What we found instead was a dead end. And a furthering of the mystery behind this bit of future park where it seemed our odds of future adventure were good, if not simple to find.

You can read about the first two parts of that adventure here on this blog in The Mystery of Big Island Part One and Part Two.

The mystery seemed as if it would continue to allude us with no more media coverage and limited ability to drop into a snow-filled river valley for our own fact-finding-fun prior to May. My aim was to start up my investigations once again this summer with some alternative entry options and perhaps drag along a friend or five to continue our search for elusive access to Big Island.

And then I was meandering through Twitter this morning only to discover this (politically charged) tweet of how one of our local, bumbling politicians had accidently (really?) posted a confidential planning map with some clear intentions for the ongoing work around Big Island.

(Screenshot of the tweet archived here.)

The little grey blot in the middle of the sea of appropriately-coloured blue land marks the Big Island proper with some surrounding farmlands clearly marked for possible buyout or annexation or something relating to creating a protected public zone around this little natural treasure.

I’ve been studying maps of this exact area, trying to understand if there is a good place to park and find access into the valley .

Clearly if I have a government sticker on my truck (which I do not) parking near to and descending upon this bit of land wouldn’t be a problem.
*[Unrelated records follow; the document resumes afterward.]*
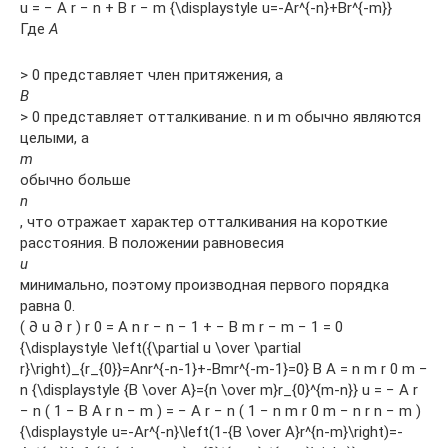
u = − A r − n + B r − m {\displaystyle u=-Ar^{-n}+Br^{-m}}
Где
A
> 0 представляет член притяжения, а
B
> 0 представляет отталкивание. n и m обычно являются
целыми, а
m
обычно больше
n
, что отражает характер отталкивания на короткие
расстояния. В положении равновесия
u
минимально, поэтому производная первого порядка
равна 0.
( ∂ u ∂ r ) r 0 = A n r − n − 1 + − B m r − m − 1 = 0
{\displaystyle \left({\partial u \over \partial
r}\right)_{r_{0}}=Anr^{-n-1}+-Bmr^{-m-1}=0} B A = n m r 0 m −
n {\displaystyle {B \over A}={n \over m}r_{0}^{m-n}} u = − A r
− n ( 1 − B A r n − m ) = − A r − n ( 1 − n m r 0 m − n r n − m )
{\displaystyle u=-Ar^{-n}\left(1-{B \over A}r^{n-m}\right)=-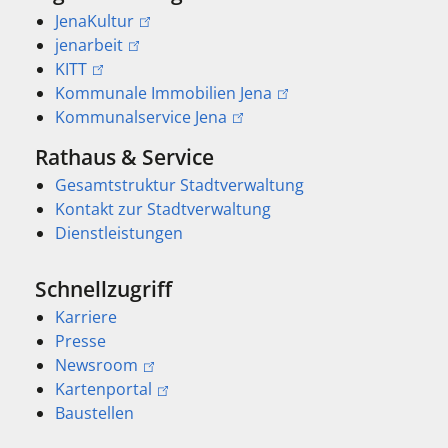
JenaKultur
jenarbeit
KITT
Kommunale Immobilien Jena
Kommunalservice Jena
Rathaus & Service
Gesamtstruktur Stadtverwaltung
Kontakt zur Stadtverwaltung
Dienstleistungen
Schnellzugriff
Karriere
Presse
Newsroom
Kartenportal
Baustellen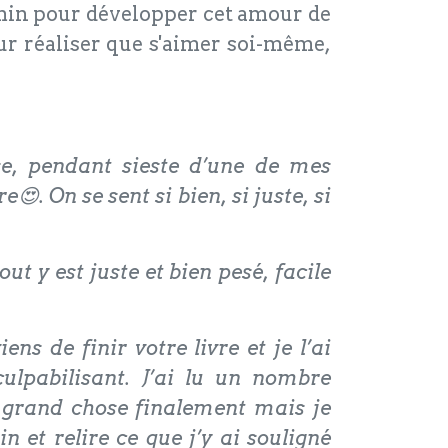
hemin pour développer cet amour de
our réaliser que s'aimer soi-même,
use, pendant sieste d’une de mes
. On se sent si bien, si juste, si
ut y est juste et bien pesé, facile
 de finir votre livre et je l’ai
ulpabilisant. J’ai lu un nombre
ir grand chose finalement mais je
 et relire ce que j’y ai souligné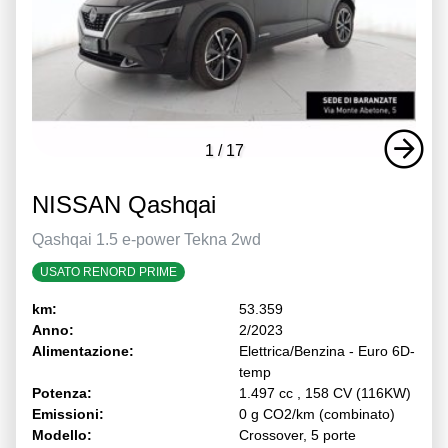
1
/
17
NISSAN Qashqai
Qashqai 1.5 e-power Tekna 2wd
USATO RENORD PRIME
km:
53.359
Anno:
2/2023
Alimentazione:
Elettrica/Benzina - Euro 6D-
temp
Potenza:
1.497 cc , 158 CV (116KW)
Emissioni:
0 g CO2/km (combinato)
Modello:
Crossover, 5 porte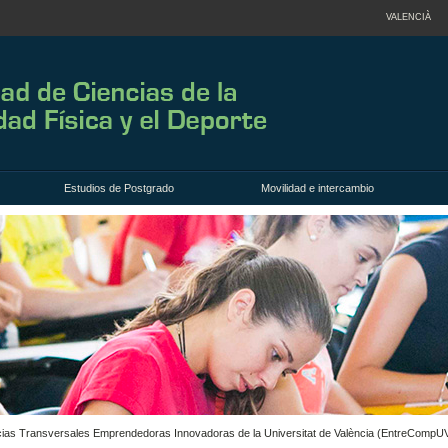
VALENCIÀ
Estudios de Postgrado
Movilidad e intercambio
ncias Transversales Emprendedoras Innovadoras de la Universitat de València (EntreCompU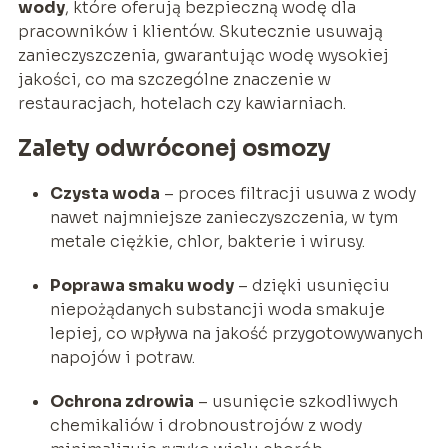
wody
, które oferują bezpieczną wodę dla
pracowników i klientów. Skutecznie usuwają
zanieczyszczenia, gwarantując wodę wysokiej
jakości, co ma szczególne znaczenie w
restauracjach, hotelach czy kawiarniach.
Zalety odwróconej osmozy
Czysta woda
– proces filtracji usuwa z wody
nawet najmniejsze zanieczyszczenia, w tym
metale ciężkie, chlor, bakterie i wirusy.
Poprawa smaku wody
– dzięki usunięciu
niepożądanych substancji woda smakuje
lepiej, co wpływa na jakość przygotowywanych
napojów i potraw.
Ochrona zdrowia
– usunięcie szkodliwych
chemikaliów i drobnoustrojów z wody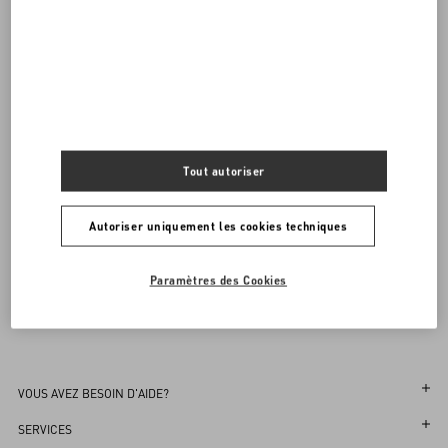
Valentino Garavani
/
HOMME
/
Prêt-à-porter
/
T-Shirts et Sweat-shirts
Acheter
Acheter
Livraison et Retour Offerts
Trouver en boutique
XS
S
M
L
XL
XXL
3XL
M'avertir
Tout autoriser
Inscrivez-vous à la lettre d’information Valentino
Autoriser uniquement les cookies techniques
Sélectionnez votre taille
Sélectionnez votre taille
Trouver en boutique
Pré-commander
Pré-commander
Country Selector
M'avertir
Paramètres des Cookies
Monaco / French
VOUS AVEZ BESOIN D'AIDE?
Suivez votre Commande
SERVICES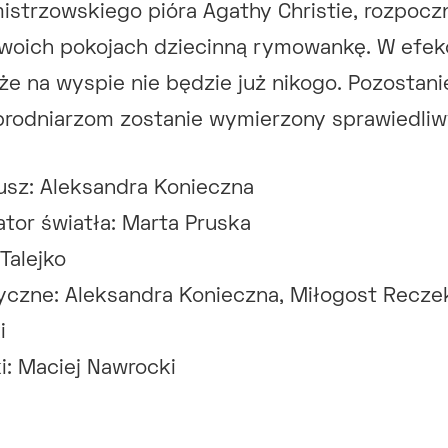
strzowskiego pióra Agathy Christie, rozpoczn
swoich pokojach dziecinną rymowankę. W efekc
że na wyspie nie będzie już nikogo. Pozostani
zbrodniarzom zostanie wymierzony sprawiedli
iusz: Aleksandra Konieczna
ator światła: Marta Pruska
Talejko
czne: Aleksandra Konieczna, Miłogost Recze
i
i: Maciej Nawrocki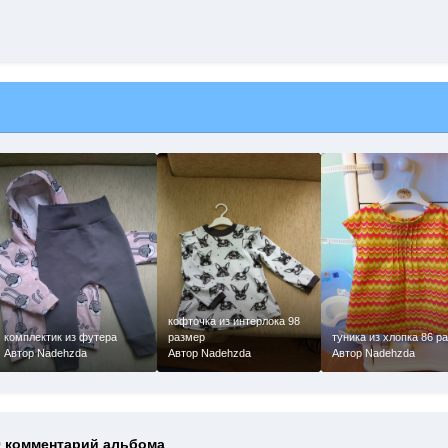
кофточка из интерлока 98
комплектик из футера
размер
туника из хлопка 86 р
Автор Nadehzda
Автор Nadehzda
Автор Nadehzda
0 комментарий альбома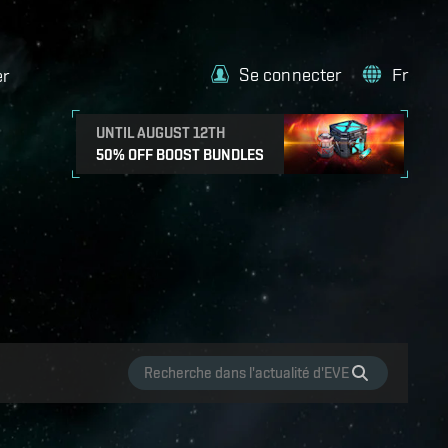
Se connecter
Fr
er
UNTIL AUGUST 12TH
50% OFF BOOST BUNDLES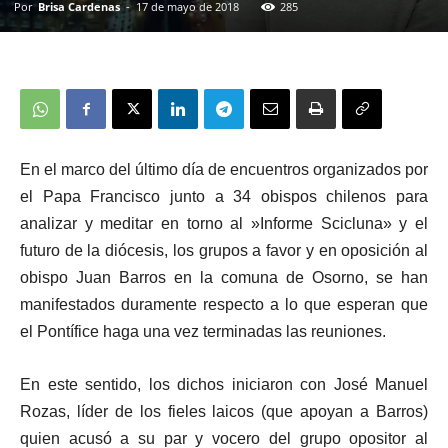
Por
Brisa Cardenas
-
17 de mayo de 2018
285
En el marco del último día de encuentros organizados por
el Papa Francisco junto a 34 obispos chilenos para
analizar y meditar en torno al »Informe Scicluna» y el
futuro de la diócesis, los grupos a favor y en oposición al
obispo Juan Barros en la comuna de Osorno, se han
manifestados duramente respecto a lo que esperan que
el Pontífice haga una vez terminadas las reuniones.
En este sentido, los dichos iniciaron con José Manuel
Rozas, líder de los fieles laicos (que apoyan a Barros)
quien acusó a su par y vocero del grupo opositor al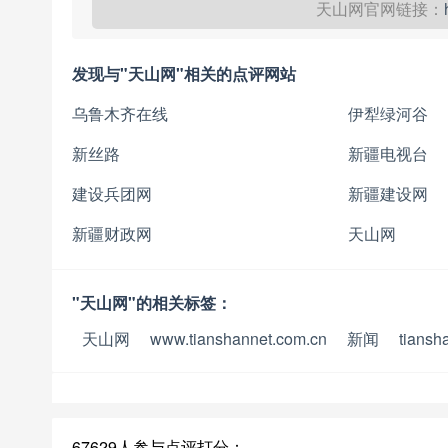
天山网官网链接：
发现与"天山网"相关的点评网站
乌鲁木齐在线
伊犁绿河谷
新丝路
新疆电视台
建设兵团网
新疆建设网
新疆财政网
天山网
"天山网"的相关标签：
天山网
www.tianshannet.com.cn
新闻
tiansh
67629人参与点评打分：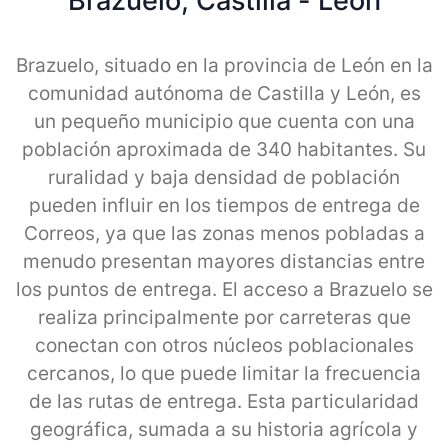
Brazuelo, Castilla - Leon
Brazuelo, situado en la provincia de León en la
comunidad autónoma de Castilla y León, es
un pequeño municipio que cuenta con una
población aproximada de 340 habitantes. Su
ruralidad y baja densidad de población
pueden influir en los tiempos de entrega de
Correos, ya que las zonas menos pobladas a
menudo presentan mayores distancias entre
los puntos de entrega. El acceso a Brazuelo se
realiza principalmente por carreteras que
conectan con otros núcleos poblacionales
cercanos, lo que puede limitar la frecuencia
de las rutas de entrega. Esta particularidad
geográfica, sumada a su historia agrícola y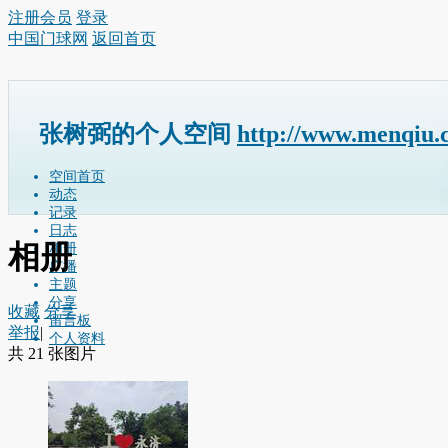
注册会员
登录
中国门球网
返回首页
张树弼的个人空间
http://www.menqiu.
空间首页
动态
记录
日志
相册
相册
广播
主题
分享
收藏
分享
留言板
举报
|
个人资料
共 21 张图片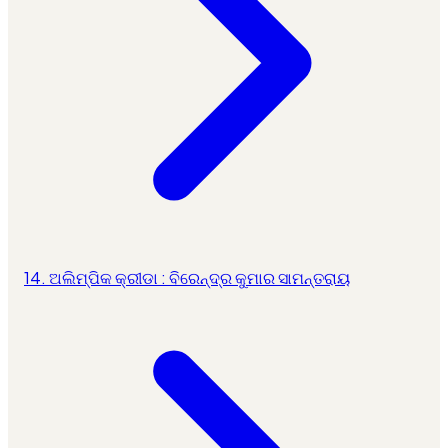
14. ଅଲିମ୍ପିକ କ୍ରୀଡା : ବିରେନ୍ଦ୍ର କୁମାର ସାମନ୍ତରାୟ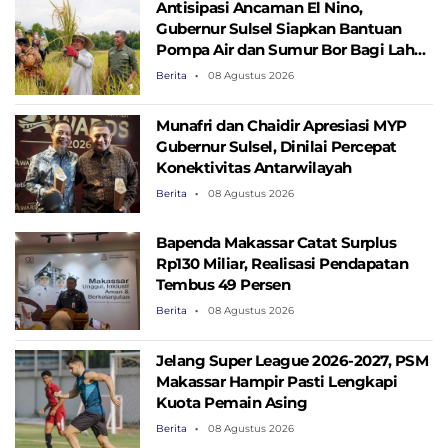
Antisipasi Ancaman El Nino,
Gubernur Sulsel Siapkan Bantuan
Pompa Air dan Sumur Bor Bagi Lahan
Pertanian
Berita
08 Agustus 2026
Munafri dan Chaidir Apresiasi MYP
Gubernur Sulsel, Dinilai Percepat
Konektivitas Antarwilayah
Berita
08 Agustus 2026
Bapenda Makassar Catat Surplus
Rp130 ​​Miliar, Realisasi Pendapatan
Tembus 49 Persen
Berita
08 Agustus 2026
Jelang Super League 2026-2027, PSM
Makassar Hampir Pasti Lengkapi
Kuota Pemain Asing
Berita
08 Agustus 2026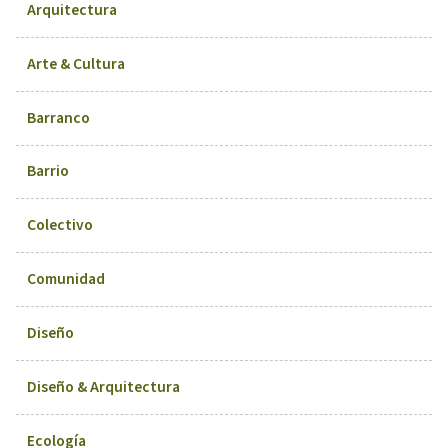
Arquitectura
Arte & Cultura
Barranco
Barrio
Colectivo
Comunidad
Diseño
Diseño & Arquitectura
Ecología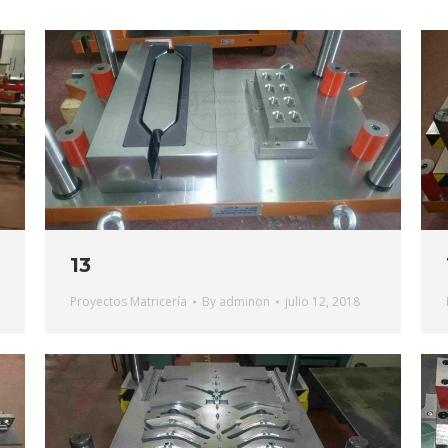
13
Proyectos Matricería
By
adminon
julio 12, 2018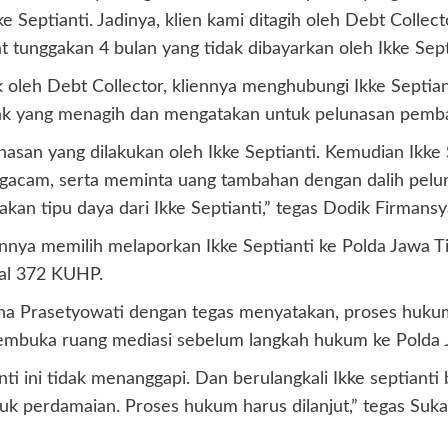
ke Septianti. Jadinya, klien kami ditagih oleh Debt Colle
t tunggakan 4 bulan yang tidak dibayarkan oleh Ikke Sept
ak oleh Debt Collector, kliennya menghubungi Ikke Septi
k yang menagih dan mengatakan untuk pelunasan pembay
unasan yang dilakukan oleh Ikke Septianti. Kemudian Ik
ngacam, serta meminta uang tambahan dengan dalih pel
kan tipu daya dari Ikke Septianti,” tegas Dodik Firmansy
iennya memilih melaporkan Ikke Septianti ke Polda Jawa
al 372 KUHP.
na Prasetyowati dengan tegas menyatakan, proses hukum 
embuka ruang mediasi sebelum langkah hukum ke Polda J
nti ini tidak menanggapi. Dan berulangkali Ikke septianti
gi untuk perdamaian. Proses hukum harus dilanjut,” tegas S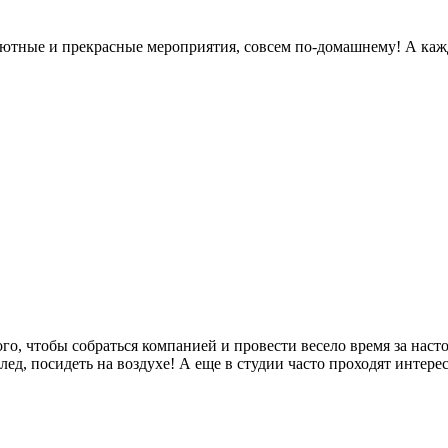
 уютные и прекрасные мероприятия, совсем по-домашнему! А каж
го, чтобы собраться компанией и провести весело время за нас
ед, посидеть на воздухе! А еще в студии часто проходят интере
Looking at the tweeted photos it’s clear that if a politician can clamber down into the area in his work clothes, a handful of runners with trail gear must be able to find a way too.

Of course, this accidental leak implies that multiple people are thinking much bigger than I am about this little future park. I’m working on a video about a different river valley park and some time I spent there recently, but seeing this information has made me even more determined to bring some friends and a camera back on another summer adventure, an adventure to uncover the mystery of Big Island… preferably before they plow a road there and everyone figures it out.